Children's Book 'King & King' Read Aloud To North Carolina 3rd Graders, And Parents Are Freaking Out
If a book about gay marriage entered a classroom in your local school district, you'd cheer, right? Well, not everyone agrees: children's book King & King was read aloud to North Carolina 3rd graders, and a group of parents are... let's say unhappy about it.
Since back in 2002 when it was released, Dutch authors Linda De Haan and Stern Nijland's children's book King & King has been awash in controversy, even earning a spot on TIME magazine's top 10 list for book banning. King & King is a picture book fairytale about a prince who sidesteps expectations and follows his heart, marrying a man instead of a woman, which upsets his royal family. So, while it's no surprise that Orange County, North Carolina parents are also upset a teacher picked the book for story time, it still serves as a reminder every time of how far we still have to go.
Omar Currie is an openly gay 3rd grade teacher at Efland-Cheeks Elementary School. He says he read the book aloud to his class as a discussion point in an ongoing problem they have been having with bullying:
We talked about how the moral of the book was just you accept others the way they are. Some of the kids said the book made them feel a little uncomfortable, and I told them that was fine.
Parents disagreed, however. While some parents argued that, at least, they should have been notified of the book ahead of time — hopefully so that they could open a discussion with their children — others were flat-out outraged.
Efland resident Frederick McAdoo (it isn't clear if he's a parent of a 3rd grader or not), expressed his thoughts on Currie reading King & King:
They keep religion out of school. Let's be careful what else we want to enter into school. ...It's just too young. We shouldn't have to go through this.
They need to learn, read, write. We are losing that.
Hm. I'm unsure how reading a picture book aloud to 3rd graders makes them "lose" learning, reading, and writing. In fact, reading aloud to children is cited as a pathway to increased literacy.

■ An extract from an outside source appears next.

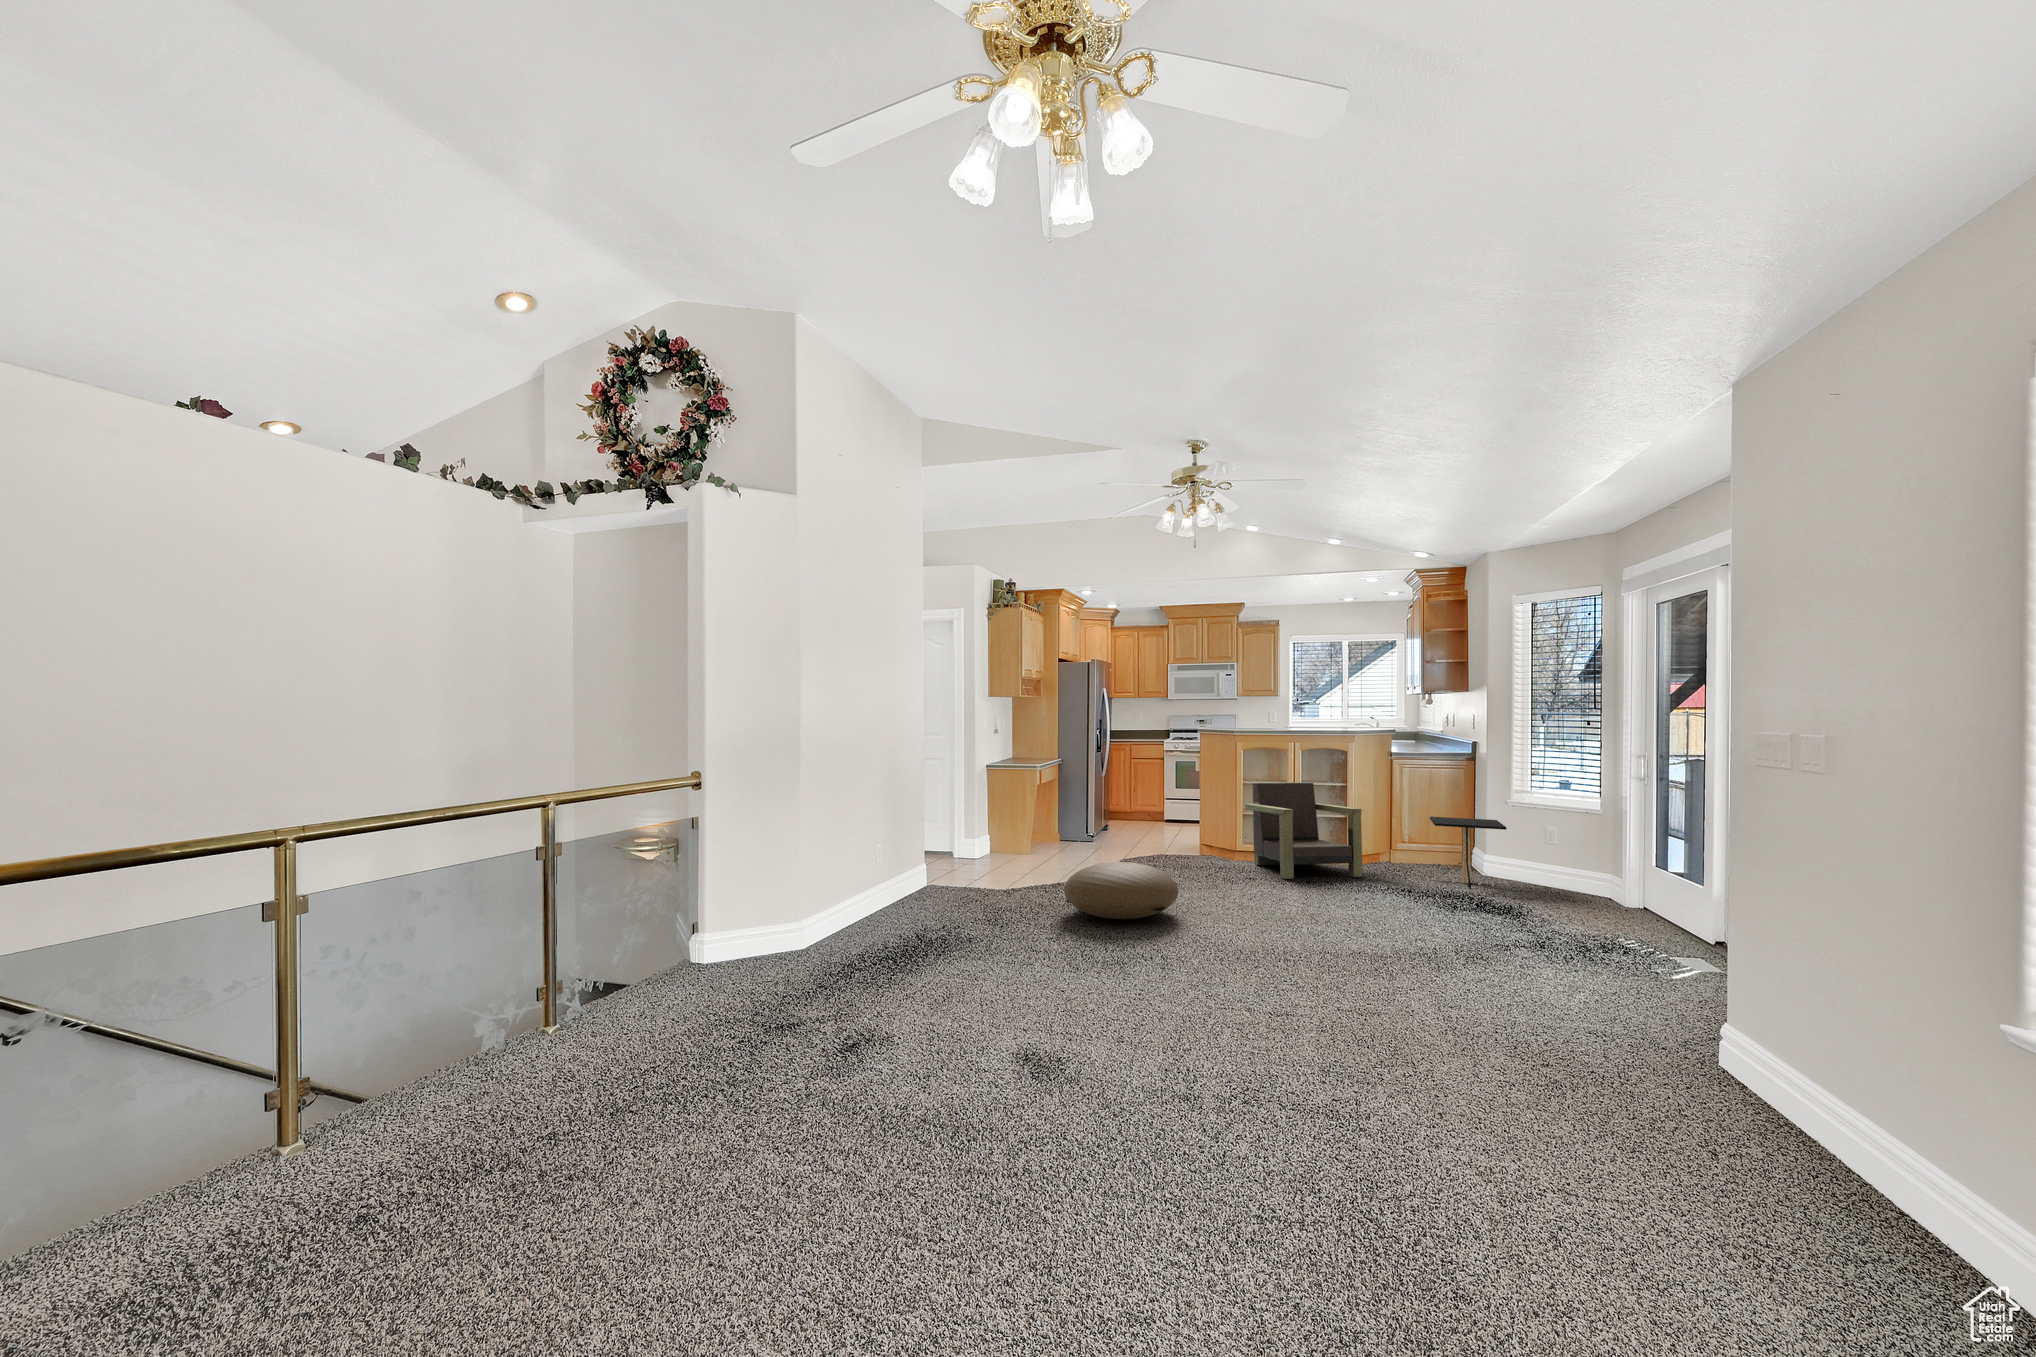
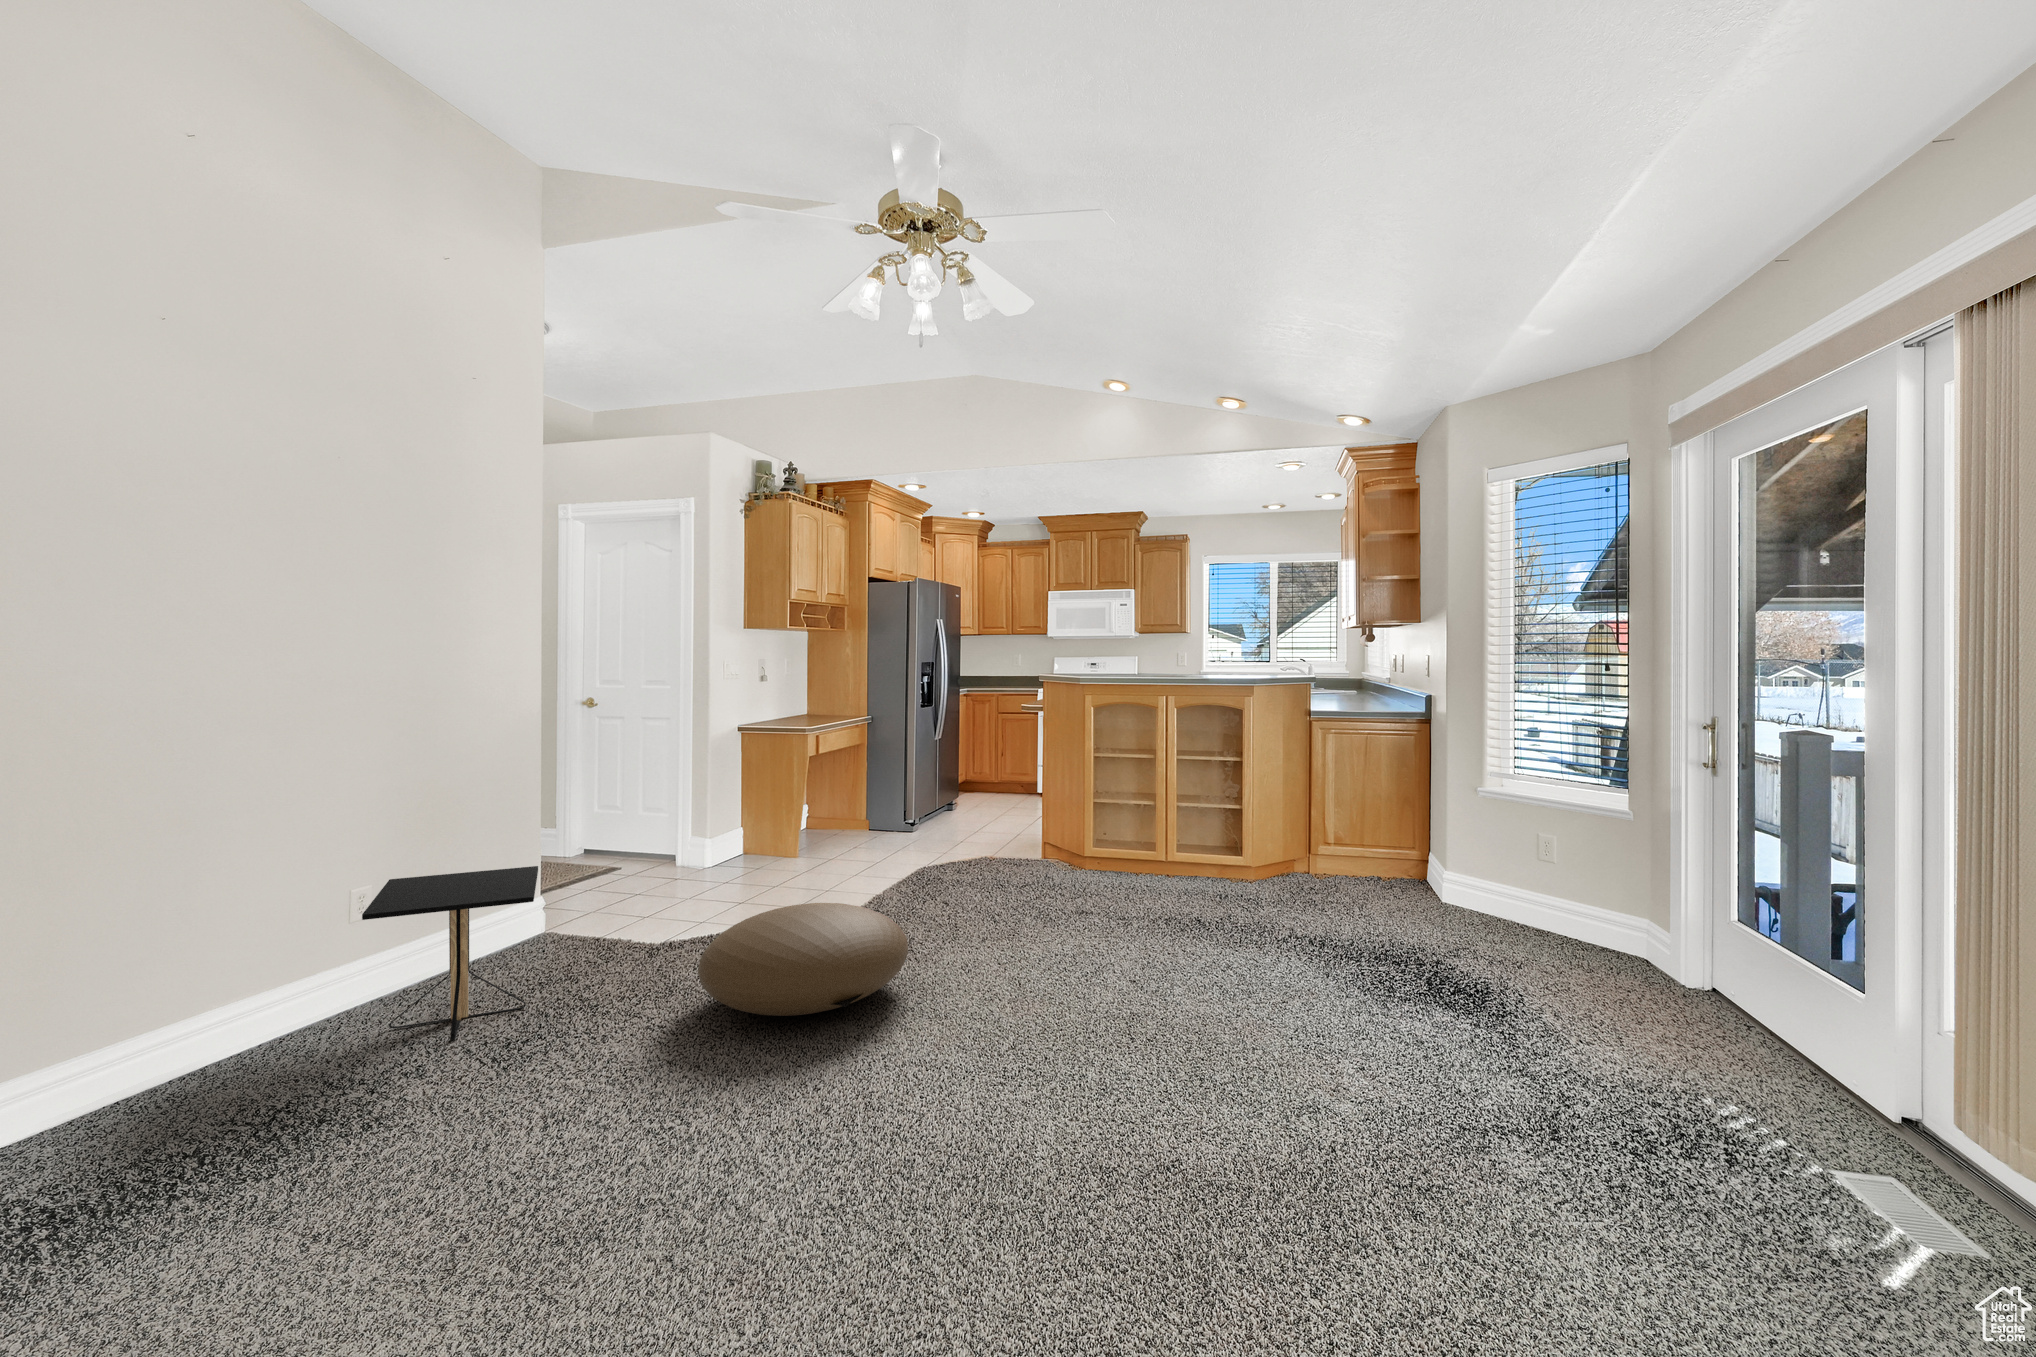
armchair: present [1245,782,1363,879] -> none [1098,754,1256,903]
side table: present [1430,817,1507,888] -> present [362,866,538,1039]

The backlash from parents was so severe that Currie says he plans to resign from his job, and it seems clear that he hasn't had support from his school district on his decision to read the book, as the principal even threw him under the bus saying that the school needs to review its common core standards:
We are dealing with this matter and following policy as best we can in light of the situation and I think this will be a huge learning experience for our staff and our community. I think that letting parents know and be key aspects of the educational process is huge.
That "learning experience"? Seems to be if you read aloud a book aimed at children that talks about accepting people they way they are, you'll be pushed out of a job.